不思議な鉄拳の夢を見た。
学生時代の友人から久々に電話があり、「最近鉄拳8買って準にハマってるんだよね。多分俺が勝つと思うんだけどちょっと対戦しない?まだお前鉄拳やってる?」と聞かれたので「まぁ細々とだけどやってるよ^ ^ じゃあ今からオンラインで対戦しようか。俺も準でいいよ」
同キャラで圧勝してこの世間知らずに現実を思い知らせてやろう…
開幕から66WP(走って発勁打って有利取る技)を連発する俺の準。相手は横移動どころかその場から微動だにすることもできない体たらくだった。技自体知らないレベルなのかもしれない。
「ハッハッハ!いつまでそうやって亀のように固まっているつもりかな?この技はガードされても相手の体力を削る!君の残り体力はもはや風前の灯だ!」「くっ…」
みるみる内に体力は削られジャブが当たってもKO圏内というところまで追い詰めていた。
「ひと思いに葬ってやろう…そして生涯悔いるがいい。破壊神に楯突いたことをな」「破壊神!?お前は既に破壊神になっていたのか!」「今更後悔しても遅い!」俺はそう言い放つと渾身の力を込めて生ローを打った。
「ずっと待っていたぜ…この瞬間を!」高らかに叫ぶと友人は下段捌きをした。「チィッ!だが少々死期が遠ざかっただけのこと…」「究極召喚!ムカデ戦車!」「え?」
相手の準は突如現れた長さ20mを超えるムカデの形状をした悪趣味な戦車に乗って頭上からこちらを見下ろしていた。
「究極召喚に成功するには3つの条件がある。

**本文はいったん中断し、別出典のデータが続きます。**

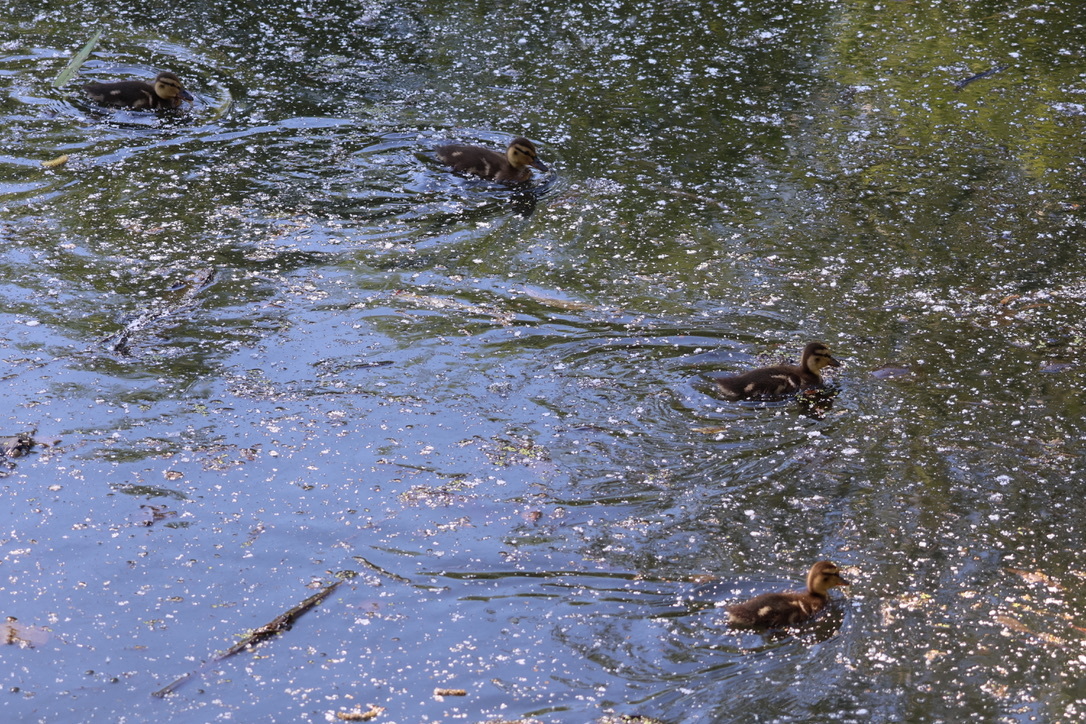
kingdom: Animalia
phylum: Chordata
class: Aves
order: Anseriformes
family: Anatidae
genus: Anas
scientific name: Anas platyrhynchos
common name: Mallard
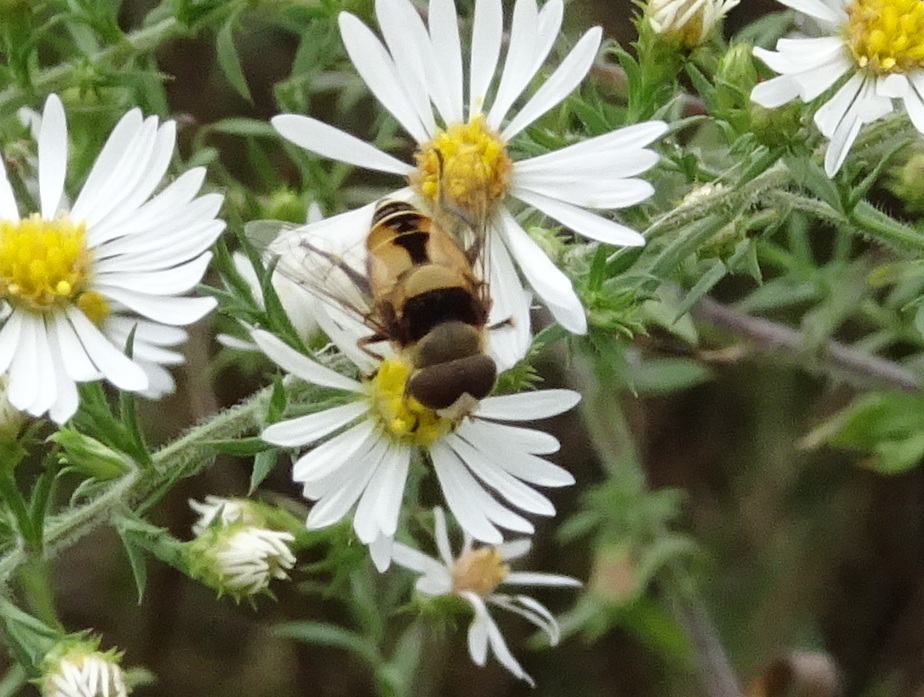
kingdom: Animalia
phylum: Arthropoda
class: Insecta
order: Diptera
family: Syrphidae
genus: Palpada
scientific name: Palpada pusilla
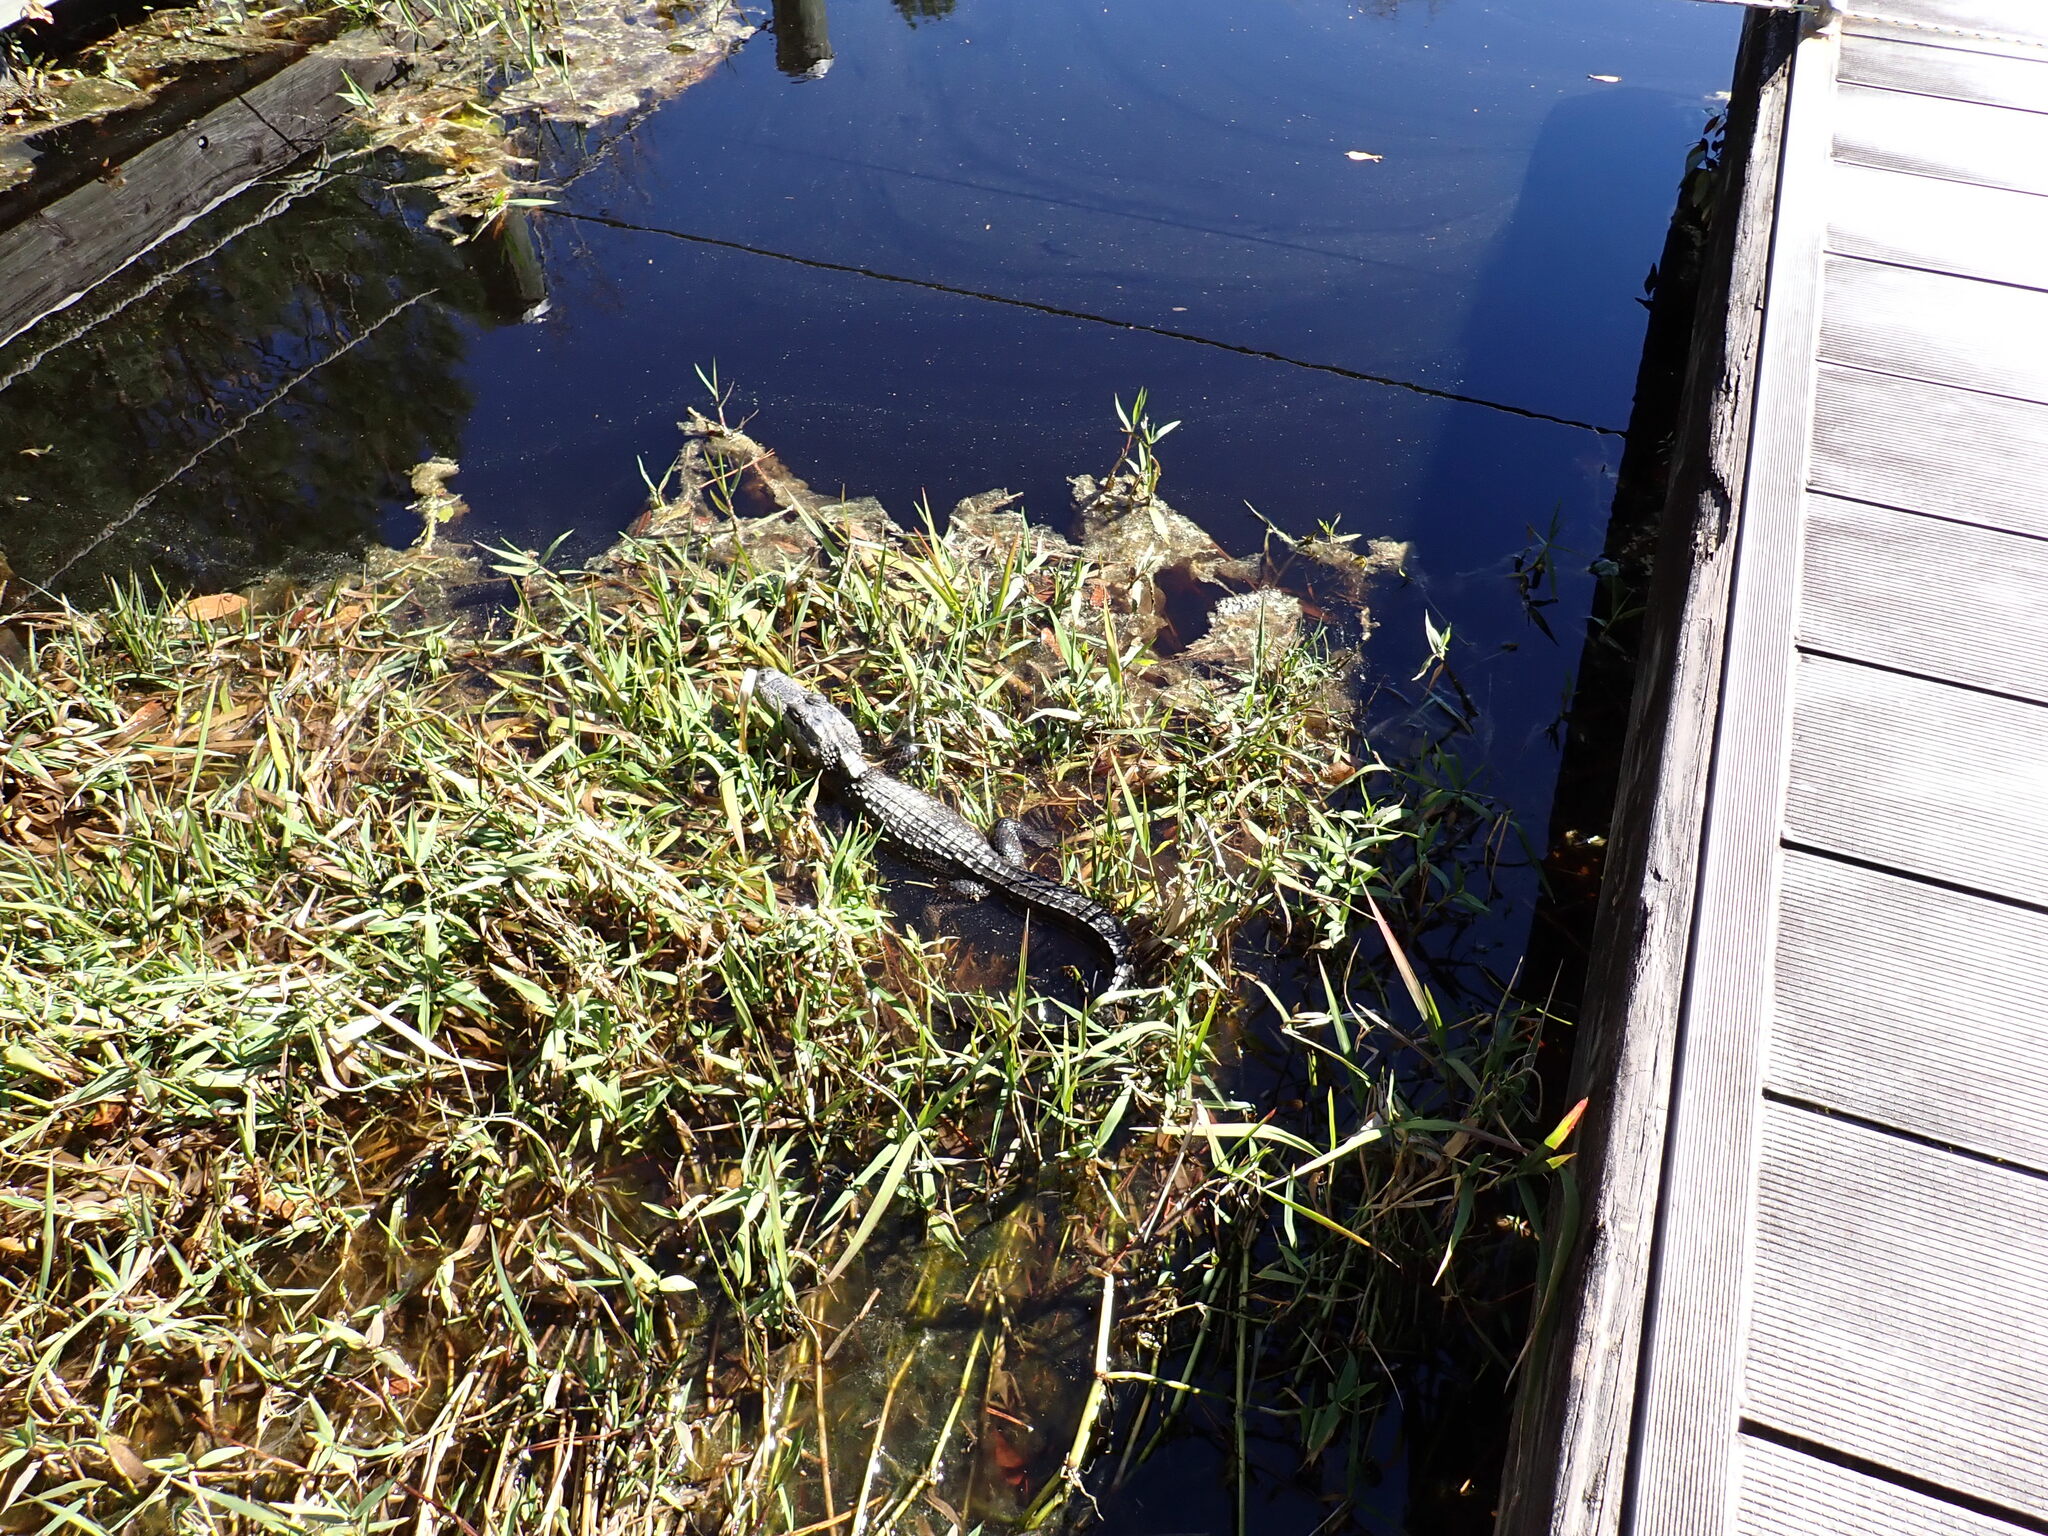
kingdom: Animalia
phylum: Chordata
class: Crocodylia
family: Alligatoridae
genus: Alligator
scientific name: Alligator mississippiensis
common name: American alligator
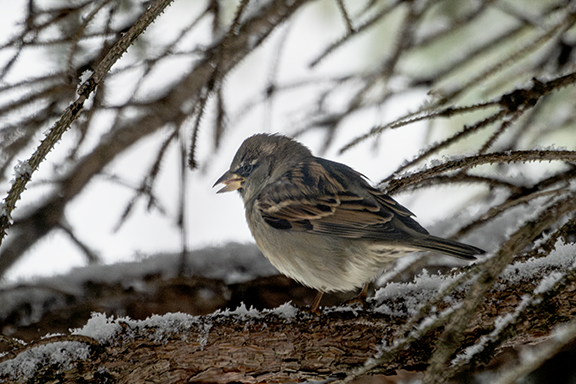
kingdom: Animalia
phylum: Chordata
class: Aves
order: Passeriformes
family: Passeridae
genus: Passer
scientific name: Passer domesticus
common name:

①対戦開始から一度もレバーとボタンに触れないこと②残り体力を5以下にすること③とどめとなる相手の下段を捌くこと。今その条件は全て整った。轢けムカデ戦車!」
3Dシューティングゲームのような画面に切り替わり所狭しと追いかけてくるムカデ戦車。情けなく逃げ回ることしかできない俺の準。しかもレバーレスなのでめちゃくちゃ操作しづらい。「クソ…あと1発でも当てれば勝てるのに!」
「言い忘れていたが、ムカデ戦車で移動中は30F毎に5ずつ白ゲージが回復していく。つまり…」ふと見たら相手の体力は既に半分程まで回復している。「何ぃッ!」
…いやこのまま最後まで逃げ回れればタイムオーバーで俺がギリギリ勝てるくらい…か?
「タイムオーバーまで逃げ切れるなどとは思わないことだ」更にスピードを速めた戦車は今にもぶつかりそうになっている。「やめろぉぉぉぉ」
友人は溜め息をつきながら「…LKで左横転、RKで右横転だ」と言った。正にぶつかられる寸前だったが言われた通りにLKを押したら左側に横転して九死に一生を得た。「うおーマジかサンキュー!」
ぶつかる瞬間にタイミング良くLKやRKを押すことで突撃を避けられることが分かった。「この期に及んで敵に塩を送るとは…浅はかにも程がある!このまま逃げ切って今度こそ俺の勝ちだ!」「ああ、言い忘れていたがその横転は一度使用する毎に5ダメージを食らう」
見るとこちらの体力ゲージは半分以上無くなっており相手の体力ゲージは8割程度まで回復していた。「さっき驚いたのはこんなネタも知らない破壊神がいるのかということに対してだよ」「ぐわぁぁああああ」
タイムオーバー寸前の所でムカデ戦車の突撃を食らって俺の準は息絶えた。2ラウンド目すら無かった。1ラウンドで戦いは終わってしまった。
「あのー…俺実はシャオユウメインなんだけど良かったらもう1戦やらない?」と情けなく言った辺りで目が覚めた。